After a food stop in Hood River, I was on the way to the Mt Adams ranger station for a permit. Thankfully they were still open as I'd forgotten to check their closing time. The rangers mentioned they had given out hundreds and hundreds of permits that weekend and "good luck with the parking". And they weren't kidding. The parking (and mountain) were packed with people taking advantage of the glorious weather.
Having never been on Adams, I left camp kind of early as to not miss the corn cycle. The south ridge of Mt Adams is pretty much a walk up. With softish snow you could skin to the top no problem. Crampons and ski poles make short work of any hard sections. With my goal on the mountain being the SW chutes I was happy just cruising up, enjoying the weather and watching people glissade thousands of feet.
Once on the summit, I pulled my stove out and made some food while waiting for the corn to appear.

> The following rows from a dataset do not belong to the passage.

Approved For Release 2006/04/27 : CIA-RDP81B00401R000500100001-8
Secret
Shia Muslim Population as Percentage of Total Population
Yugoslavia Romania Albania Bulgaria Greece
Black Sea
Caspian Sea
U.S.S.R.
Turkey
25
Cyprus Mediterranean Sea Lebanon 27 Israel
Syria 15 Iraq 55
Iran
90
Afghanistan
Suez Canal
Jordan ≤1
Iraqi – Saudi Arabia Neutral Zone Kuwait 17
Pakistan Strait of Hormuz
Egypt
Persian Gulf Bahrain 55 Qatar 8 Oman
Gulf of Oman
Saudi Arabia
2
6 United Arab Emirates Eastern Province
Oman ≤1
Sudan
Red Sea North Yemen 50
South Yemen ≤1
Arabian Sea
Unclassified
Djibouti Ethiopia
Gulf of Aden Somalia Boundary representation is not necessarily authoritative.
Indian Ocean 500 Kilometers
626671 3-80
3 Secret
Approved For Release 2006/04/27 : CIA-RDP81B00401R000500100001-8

Two hours on the summit and the first thousand feet were ready to go. A quick ride down brought me to the top of the SW Chutes. The line is a nearly perfectly planar 37 degrees for 3500 or so, but they have a little more westerly aspect to them and the corn wasn't quite right yet. Back to waiting.
Getting a big line in full corn is tricky. Too early and it's ice, too late and it's sticky and potentially prone to sliding. I waited another hour before dropping in. A few minutes of non-stop riding and I was at the bottom. The top had just softened, the middle was perfect corn and the bottom was just starting to get sticky (which is the typical best scenario on big runs in the springtime). Stoked that my patience paid off. Now I just had to figure out how to get back to the truck. Some downhill hiking brought me to the round the mountain trail and I was back at camp in short order.
Back in town, my hopes of getting a Mt St Helens permit were dashed. I had one day left, no permit and the forecast had changed. South? North? Home? After a bit of thought I decided to wander around Mt Rainier. Being last minute, I couldn't get a solo permit (to my knowledge) but the weather forecast would obliterate any summit chance anyways. Howling winds were back on the menu.
Once again I woke up to the sounds of rain drops on the truck and thick cloud on the mountain. With only being allowed to go as high as Camp Muir, the morning was pretty relaxed and a late start ensued.
The trail to Camp Muir is highly beaten in and straight forward (even in a whiteout). The hardest part in a whiteout is probably the lower section as there's rolling terrain and ravines to walk through. Once up on the Muir snowfield it's a straight shot upwards. Regardless of the ease, navigating in a whiteout on your first time up a mountain is entertaining. When the world around you is nothing but white, it's easy to let your thoughts wander while staring at your ski tips, some time passes and huh? Lost your bearing. For as wet and windy as the day was, I thoroughly enjoyed the climb through the whiteness as it made an the climb a little more challenging. Seeing the mountain would have been nice though!
As I climbed the 5000' up to Camp Muir, my thoughts wondered where the cloud tops where at. Just as the camp came into view the upper mountain revealed itself for a split second as an opening in the clouds raced by. With no time constraints on my day I hung out at Camp Muir for a while to catch the few glimpses offered of the upper mountain. Eventually the wind got the better of me and it was time to re-enter the all-encompassing white and rain to descent back to Paradise.
Needing to only leave early the next morning, I booked a backcountry campsite, went for a little hike and parked myself in the rainforest for a night to enjoy another night out in the mountains and reflect on a fun trip up some cool mountains.